Het verlenen van een machtiging gesloten jeugdhulp en het schorsen van deze machtiging onder voorwaarden, zoals voorgesteld door de GI, is juridisch onjuist en verhoudt zich niet met het criterium dat een gesloten plaatsing een ‘ultimum remedium’ is. Hier komt bij dat
de constructie van een ‘schorsing onder voorwaarden’ afdoet aan de toetsende rol die de wetgever de kinderrechter bij een gesloten plaatsing heeft gegeven. Bij een ‘schorsing onder voorwaarden’ wordt de noodzakelijkheidstoets feitelijk gedelegeerd aan de instelling, terwijl hiervoor geen wettelijk basis bestaat.
Een voorwaardelijke machtiging zou gelet op de omstandigheden passender zijn, nu er reeds een concreet plan van aanpak is opgesteld dat ook door de GI wordt ondersteund. Dit is door de GI echter niet verzocht.
[jeugdige] heeft ter zitting aangegeven dat hij zich heel ongelukkig voelt op het [naam] en per direct naar huis wil. [jeugdige] heeft er vertrouwen in dat het nu wel goed zal gaan en dat hij niet zal terugvallen in oud gedrag. Voorheen had [jeugdige] niemand om mee te praten en kon hij zijn stress niet kwijt. Dat is nu anders. [jeugdige] krijgt drie keer per week ambulante hulpverlening van [ambulant begeleider] en eenmaal per week van een kinderpsychiater. [jeugdige] voelt zich hier prettig bij. Wat betreft school hoopt [jeugdige] dat hij in het komende jaar met bijles kan toewerken naar het volwassenonderwijs om zo alsnog zijn VWO-diploma te kunnen halen.
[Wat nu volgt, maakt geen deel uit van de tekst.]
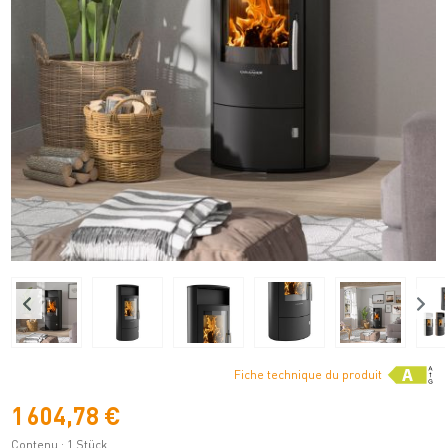
Fiche technique du produit
1 604,78 €
Contenu :
1 Stück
De moeder heeft ter zitting aangegeven dat zij er met het recent opgestelde plan van
aanpak vertrouwen in heeft dat het goed gaat komen met [jeugdige] . Het zal een proces zijn
dat met ‘vallen en opstaan’ gepaard gaat, maar de moeder acht een machtiging gesloten jeugdhulp niet meer noodzakelijk, ook niet met een ‘schorsing onder voorwaarden’.
De vader heeft zich ter zitting aangesloten bij het standpunt van [jeugdige] , zijn raadsman en de moeder. De vader heeft er vertrouwen in dat [jeugdige] de geboden hulp nu wel zal aangrijpen. Als [jeugdige] zegt dat hij iets doet, dan doet hij het ook. De vader kent hem niet anders.
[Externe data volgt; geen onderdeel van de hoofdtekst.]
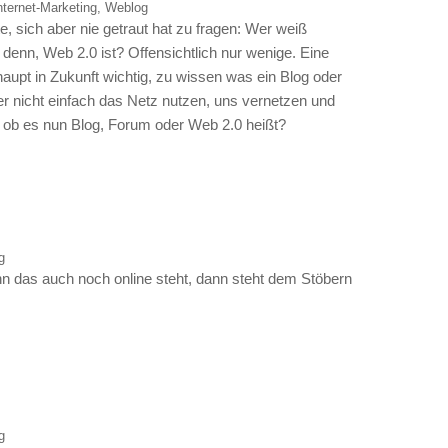
nternet-Marketing
,
Weblog
 sich aber nie getraut hat zu fragen: Wer weiß
 denn, Web 2.0 ist? Offensichtlich nur wenige. Eine
rhaupt in Zukunft wichtig, zu wissen was ein Blog oder
r nicht einfach das Netz nutzen, uns vernetzen und
 ob es nun Blog, Forum oder Web 2.0 heißt?
g
as auch noch online steht, dann steht dem Stöbern
g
De heer [ambulant begeleider] , ambulant begeleider van [jeugdige] , heeft ter zitting aangegeven dat de gesprekken met [jeugdige] goed verlopen. [jeugdige] is in staat om te reflecteren op zijn eigen
gedrag en lijkt thans intrinsiek gemotiveerd te zijn voor zijn behandeling.
Mevrouw [gedragswetenschapper] , gedragswetenschapper, heeft ter zitting aangegeven dat [jeugdige] zich op
de groep positief gedraagt, maar zich niet op zijn plek voelt op [naam] . Gelet op de
positieve houding die [jeugdige] in de afgelopen weken heeft laten zien, lijkt het erop dat een gesloten plaatsing niet langer noodzakelijk is om het behandeltraject van [jeugdige] van de
grond te krijgen. Wel is het van belang dat het gehele systeem bij zijn behandeling wordt betrokken.
De beoordeling
Gelet op het bepaalde in artikel 6.1.2, tweede lid, Jeugdwet kan een machtiging gesloten jeugdhulp slechts worden verleend indien naar het oordeel van de kinderrechter deze jeugdhulp noodzakelijk is in verband met ernstige opgroei- of opvoedingsproblemen die de ontwikkeling van de jeugdige naar volwassenheid ernstig belemmeren. Bovendien dient de opneming en verblijf noodzakelijk te zijn om te voorkomen dat de jeugdige zich aan deze jeugdhulp onttrekt of daaraan door anderen wordt onttrokken.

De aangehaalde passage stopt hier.